*Page text*
________

To model check a program \(P,\) one first constructs a Kripke structure \(\mathcal {M}\). In general, the Kripke structure \(\mathcal {M}\) is generated by all potential executions of \(P\). The model checking problem for a program \(P\) w.r.t. a temporal logic formula \(\varphi \) is to verify that the Kripke structure \(\mathcal {M}\) generated by the execution of \(P\) satisfies \(\varphi \) [8]. A major obstacle to model checking a concurrent program via its Kripke structure is state explosion: in general, the size of \(\mathcal {M}\) is exponential in the number of processes n. As studied by Emerson and Sistla [18] and extended by others [10, 14, 21], the use of symmetry reduction to ameliorate state-explosion can yield a significant reduction in the complexity of model checking \(\mathcal {M}\,\models \,\varphi \) when both \(\mathcal {M}\) and \(\varphi \) have a high degree of symmetry in the process index set \(\{1,\ldots ,n\}\).

For a Kripke structure \(\mathcal {M}\), we capture the symmetry of \(\mathcal {M}\) using the group \(G\) of automorphisms of both \(\mathcal {M}\) and \(\varphi \). The quotient structure \(\overline{\mathcal {M}}= \mathcal {M}/G\) of \(\mathcal {M}\) by \(G\) often has significantly fewer states than \(\mathcal {M}\). Since \(\overline{\mathcal {M}}\) can be computed directly from the original \(P\), we avoid the expensive computation of the large structure \(\mathcal {M}\). Model checking \(\overline{\mathcal {M}}\,\models \,\varphi \) is linear in the size of \(\overline{\mathcal {M}}\) [8], so this provides significant savings if \(\overline{\mathcal {M}}\) is small, i.e., if \(G\) is large.

________

*Data section*
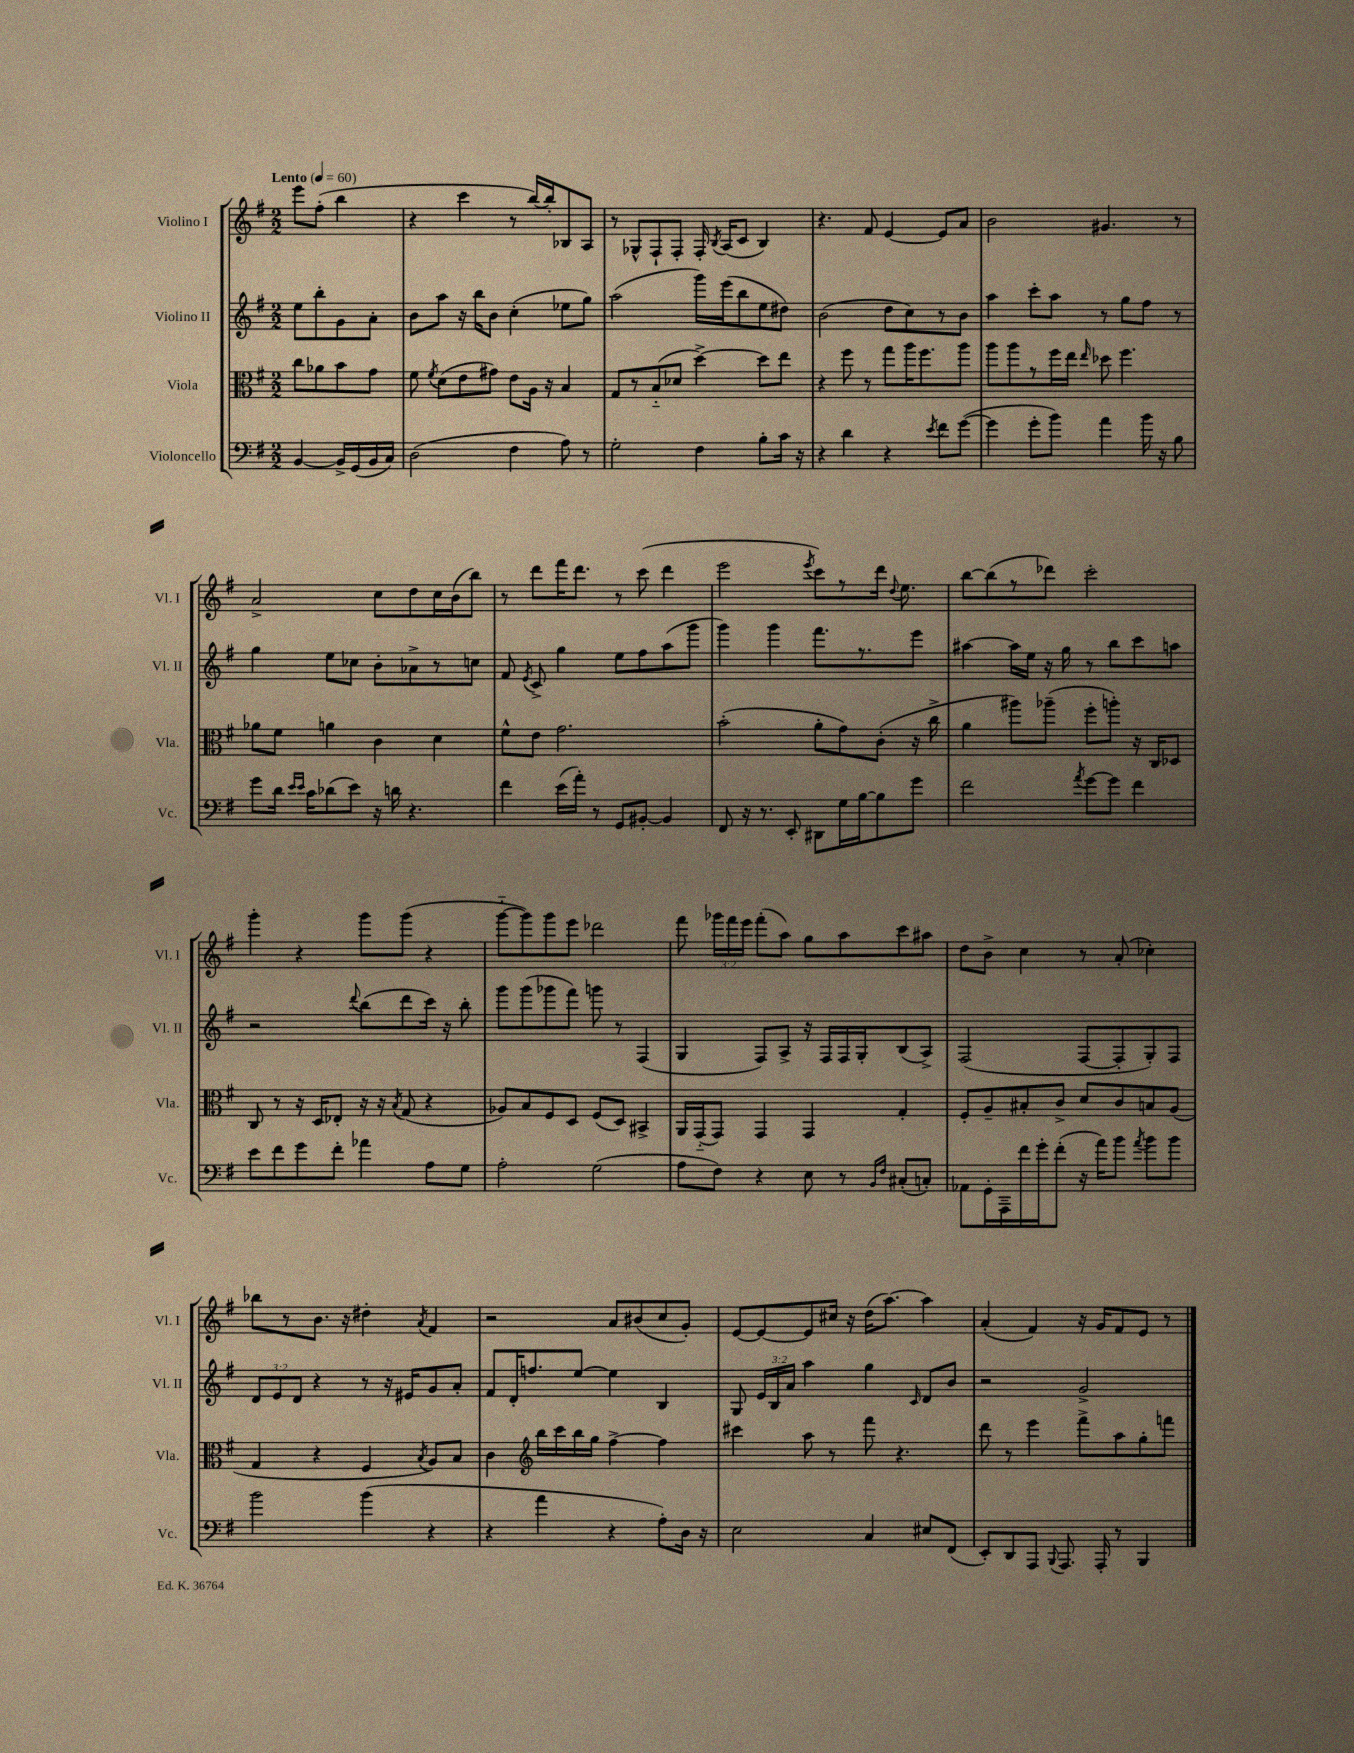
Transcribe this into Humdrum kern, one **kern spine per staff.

________

*Given instruction 1*
Write out again the part of the model checking passage starting at "For a Kripke" and ending at "if \(G\) is large.".
*Given instruction 2*
List each distinct reference number that the model checking passage cites in square brackets, giving each number once.

*Task result 1*
For a Kripke structure \(\mathcal {M}\), we capture the symmetry of \(\mathcal {M}\) using the group \(G\) of automorphisms of both \(\mathcal {M}\) and \(\varphi \). The quotient structure \(\overline{\mathcal {M}}= \mathcal {M}/G\) of \(\mathcal {M}\) by \(G\) often has significantly fewer states than \(\mathcal {M}\). Since \(\overline{\mathcal {M}}\) can be computed directly from the original \(P\), we avoid the expensive computation of the large structure \(\mathcal {M}\). Model checking \(\overline{\mathcal {M}}\,\models \,\varphi \) is linear in the size of \(\overline{\mathcal {M}}\) [8], so this provides significant savings if \(\overline{\mathcal {M}}\) is small, i.e., if \(G\) is large.

*Task result 2*
8, 18, 10, 14, 21